With rounds of 70-70-69 -- the last of which was buoyed by a fortunate approach shot into the final hole that bounced on the greenside rocks three times and remained dry -- he is currently in third place and hoping to beat some of the big boys on Sunday.
"I try not to be a leaderboard watcher, but this tournament's got a lot of great players in it -- always has," Couch said. "Anytime you put Arnold Palmer's name on an event, you're going to bring in the greatest players. I'm just blessed to be out here every day that I'm out here. I know it can end at any time, and so I just take it for the most part right now."
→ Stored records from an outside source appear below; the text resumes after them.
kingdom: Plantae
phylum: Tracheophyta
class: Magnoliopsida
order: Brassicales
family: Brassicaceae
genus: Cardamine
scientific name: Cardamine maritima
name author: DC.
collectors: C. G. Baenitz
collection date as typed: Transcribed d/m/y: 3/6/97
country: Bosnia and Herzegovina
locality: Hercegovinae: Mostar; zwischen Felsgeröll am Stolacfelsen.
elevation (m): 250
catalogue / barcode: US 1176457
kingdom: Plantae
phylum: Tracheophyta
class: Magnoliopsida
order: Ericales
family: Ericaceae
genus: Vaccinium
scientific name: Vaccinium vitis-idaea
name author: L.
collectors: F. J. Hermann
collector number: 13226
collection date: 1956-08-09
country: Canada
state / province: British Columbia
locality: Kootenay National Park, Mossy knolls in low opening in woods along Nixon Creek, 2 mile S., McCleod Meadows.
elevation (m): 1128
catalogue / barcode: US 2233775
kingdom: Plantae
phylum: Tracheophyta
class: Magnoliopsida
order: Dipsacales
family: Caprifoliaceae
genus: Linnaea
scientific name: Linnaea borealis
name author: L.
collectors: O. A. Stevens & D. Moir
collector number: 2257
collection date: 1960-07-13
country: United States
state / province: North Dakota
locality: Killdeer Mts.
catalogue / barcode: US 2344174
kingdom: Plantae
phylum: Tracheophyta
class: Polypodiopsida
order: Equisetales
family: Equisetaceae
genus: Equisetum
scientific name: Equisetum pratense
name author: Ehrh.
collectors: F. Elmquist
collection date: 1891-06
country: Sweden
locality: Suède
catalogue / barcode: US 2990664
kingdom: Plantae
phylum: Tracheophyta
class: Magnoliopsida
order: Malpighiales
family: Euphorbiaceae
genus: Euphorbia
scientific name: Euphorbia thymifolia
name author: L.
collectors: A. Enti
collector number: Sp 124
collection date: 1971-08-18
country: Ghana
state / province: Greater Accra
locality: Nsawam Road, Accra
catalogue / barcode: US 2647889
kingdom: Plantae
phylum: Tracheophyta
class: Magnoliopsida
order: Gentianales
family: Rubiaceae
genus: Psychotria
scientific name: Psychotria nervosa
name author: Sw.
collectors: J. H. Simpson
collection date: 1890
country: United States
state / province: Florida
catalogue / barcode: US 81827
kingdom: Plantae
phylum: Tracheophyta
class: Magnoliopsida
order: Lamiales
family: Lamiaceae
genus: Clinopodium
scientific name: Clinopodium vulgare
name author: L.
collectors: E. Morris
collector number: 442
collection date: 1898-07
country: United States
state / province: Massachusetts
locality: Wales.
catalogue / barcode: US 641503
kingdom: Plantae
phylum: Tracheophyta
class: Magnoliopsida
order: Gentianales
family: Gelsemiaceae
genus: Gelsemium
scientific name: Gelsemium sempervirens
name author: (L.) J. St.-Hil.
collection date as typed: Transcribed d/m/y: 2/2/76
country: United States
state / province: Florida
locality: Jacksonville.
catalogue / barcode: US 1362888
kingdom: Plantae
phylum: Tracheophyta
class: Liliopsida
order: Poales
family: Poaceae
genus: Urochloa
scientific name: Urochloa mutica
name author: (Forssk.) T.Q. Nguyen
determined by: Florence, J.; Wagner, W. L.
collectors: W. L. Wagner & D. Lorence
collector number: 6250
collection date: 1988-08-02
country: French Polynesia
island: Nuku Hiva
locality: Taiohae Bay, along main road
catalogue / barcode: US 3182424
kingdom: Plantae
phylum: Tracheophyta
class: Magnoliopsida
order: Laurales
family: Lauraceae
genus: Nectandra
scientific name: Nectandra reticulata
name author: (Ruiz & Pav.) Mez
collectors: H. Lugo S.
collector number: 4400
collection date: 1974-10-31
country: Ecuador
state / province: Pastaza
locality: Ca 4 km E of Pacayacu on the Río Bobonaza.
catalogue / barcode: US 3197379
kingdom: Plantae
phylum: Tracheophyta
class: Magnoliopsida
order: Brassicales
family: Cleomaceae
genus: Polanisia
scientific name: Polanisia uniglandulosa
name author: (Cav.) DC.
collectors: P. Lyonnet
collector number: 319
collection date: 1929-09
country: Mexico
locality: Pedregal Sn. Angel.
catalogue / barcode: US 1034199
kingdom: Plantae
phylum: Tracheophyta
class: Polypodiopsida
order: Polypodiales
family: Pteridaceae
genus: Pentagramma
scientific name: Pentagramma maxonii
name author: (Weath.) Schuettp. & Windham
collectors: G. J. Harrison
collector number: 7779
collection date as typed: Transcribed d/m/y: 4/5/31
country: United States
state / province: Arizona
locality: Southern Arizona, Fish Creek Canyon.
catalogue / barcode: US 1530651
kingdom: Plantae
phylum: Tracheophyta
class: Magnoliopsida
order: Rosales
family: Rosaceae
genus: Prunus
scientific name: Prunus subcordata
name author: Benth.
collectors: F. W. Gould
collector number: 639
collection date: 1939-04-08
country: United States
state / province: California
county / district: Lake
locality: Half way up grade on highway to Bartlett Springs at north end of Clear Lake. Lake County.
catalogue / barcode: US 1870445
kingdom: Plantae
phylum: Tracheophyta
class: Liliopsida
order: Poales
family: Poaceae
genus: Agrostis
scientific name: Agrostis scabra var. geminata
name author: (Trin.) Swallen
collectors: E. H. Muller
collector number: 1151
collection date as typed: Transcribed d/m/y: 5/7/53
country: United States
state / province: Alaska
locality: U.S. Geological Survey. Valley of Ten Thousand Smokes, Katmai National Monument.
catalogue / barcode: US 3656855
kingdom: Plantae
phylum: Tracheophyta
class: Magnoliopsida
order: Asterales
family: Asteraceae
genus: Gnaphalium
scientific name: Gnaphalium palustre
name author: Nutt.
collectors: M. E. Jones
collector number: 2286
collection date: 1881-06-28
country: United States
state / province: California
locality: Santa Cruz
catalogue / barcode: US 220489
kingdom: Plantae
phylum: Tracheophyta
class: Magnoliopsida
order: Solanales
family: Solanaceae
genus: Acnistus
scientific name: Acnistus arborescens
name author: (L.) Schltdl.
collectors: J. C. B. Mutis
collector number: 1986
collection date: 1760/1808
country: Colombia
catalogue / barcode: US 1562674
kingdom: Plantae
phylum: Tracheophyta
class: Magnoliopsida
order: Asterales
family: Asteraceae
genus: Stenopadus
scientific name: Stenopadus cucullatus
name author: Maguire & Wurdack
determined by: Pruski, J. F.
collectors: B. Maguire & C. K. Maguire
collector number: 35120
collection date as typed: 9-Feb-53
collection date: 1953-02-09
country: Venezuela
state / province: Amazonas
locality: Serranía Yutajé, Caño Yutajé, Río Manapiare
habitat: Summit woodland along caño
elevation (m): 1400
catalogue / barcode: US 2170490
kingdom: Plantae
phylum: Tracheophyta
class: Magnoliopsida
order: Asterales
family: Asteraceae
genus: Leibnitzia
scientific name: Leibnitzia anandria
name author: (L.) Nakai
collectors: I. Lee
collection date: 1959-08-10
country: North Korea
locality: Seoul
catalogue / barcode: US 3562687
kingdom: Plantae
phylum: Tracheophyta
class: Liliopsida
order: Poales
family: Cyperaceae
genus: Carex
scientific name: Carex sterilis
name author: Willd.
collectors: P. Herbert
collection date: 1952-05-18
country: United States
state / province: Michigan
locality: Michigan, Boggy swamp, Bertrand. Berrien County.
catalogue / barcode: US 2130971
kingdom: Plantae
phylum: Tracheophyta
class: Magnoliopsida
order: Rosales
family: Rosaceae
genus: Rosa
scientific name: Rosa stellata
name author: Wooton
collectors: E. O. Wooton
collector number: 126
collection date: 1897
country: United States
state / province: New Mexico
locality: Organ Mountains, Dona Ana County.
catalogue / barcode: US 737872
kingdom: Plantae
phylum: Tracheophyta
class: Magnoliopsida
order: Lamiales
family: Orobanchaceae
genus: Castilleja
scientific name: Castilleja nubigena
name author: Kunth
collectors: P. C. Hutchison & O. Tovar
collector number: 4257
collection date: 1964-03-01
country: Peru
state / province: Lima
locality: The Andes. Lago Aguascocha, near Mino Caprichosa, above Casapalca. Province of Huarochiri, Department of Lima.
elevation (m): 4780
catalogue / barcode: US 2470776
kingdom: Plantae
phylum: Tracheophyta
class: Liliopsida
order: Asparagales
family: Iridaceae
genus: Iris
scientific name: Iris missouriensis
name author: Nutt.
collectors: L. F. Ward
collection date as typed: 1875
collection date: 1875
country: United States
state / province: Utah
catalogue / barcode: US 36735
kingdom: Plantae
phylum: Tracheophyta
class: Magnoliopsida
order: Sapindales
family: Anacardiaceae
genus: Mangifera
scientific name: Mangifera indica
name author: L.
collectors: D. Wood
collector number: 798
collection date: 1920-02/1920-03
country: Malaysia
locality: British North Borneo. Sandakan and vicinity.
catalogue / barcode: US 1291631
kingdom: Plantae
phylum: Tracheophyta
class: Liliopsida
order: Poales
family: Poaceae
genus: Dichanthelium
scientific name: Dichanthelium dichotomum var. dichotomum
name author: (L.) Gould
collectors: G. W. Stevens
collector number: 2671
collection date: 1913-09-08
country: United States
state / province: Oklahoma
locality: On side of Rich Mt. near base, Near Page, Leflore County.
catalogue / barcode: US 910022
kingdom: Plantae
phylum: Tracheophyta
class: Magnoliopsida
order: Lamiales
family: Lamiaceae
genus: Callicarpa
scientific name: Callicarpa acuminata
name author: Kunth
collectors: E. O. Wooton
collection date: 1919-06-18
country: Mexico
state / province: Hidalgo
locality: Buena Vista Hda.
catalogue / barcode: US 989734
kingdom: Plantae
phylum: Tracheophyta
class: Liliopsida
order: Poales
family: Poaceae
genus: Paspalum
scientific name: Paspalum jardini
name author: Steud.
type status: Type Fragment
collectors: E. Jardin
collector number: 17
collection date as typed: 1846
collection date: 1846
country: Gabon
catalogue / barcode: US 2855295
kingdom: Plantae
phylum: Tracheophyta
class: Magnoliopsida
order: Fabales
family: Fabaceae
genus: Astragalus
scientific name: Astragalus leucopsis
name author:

A potential title run seemed to end on Saturday for the world's third-ranked player, Phil Mickelson, who owns just a single top-10 finish in five starts prior to this week. With opening rounds of 71-67, he appeared to be on the verge of another solid result, if not his first victory of the year. But a third-round 75 left him well off the pace.
"I had a rough round today in that the ball just didn't seem to want to go in the hole," he said after taking 33 putts, 10 more than in his previous round. "Quite a difference from yesterday, when they were all dropping."
Though Lefty might not be in position to claim the win at Arnie's place, chances are strong that another proven veteran will walk away with the trophy on Sunday afternoon.
So don't believe the hype. While it might be true that no individual player has taken full advantage of the absence of the No. 1-ranked guy, the most talented golfers have collectively been positioning themselves nicely throughout the season's first three months continuing that trend this week at Bay Hill.
It's a good thing, too. I've heard You Know Who is coming back pretty soon.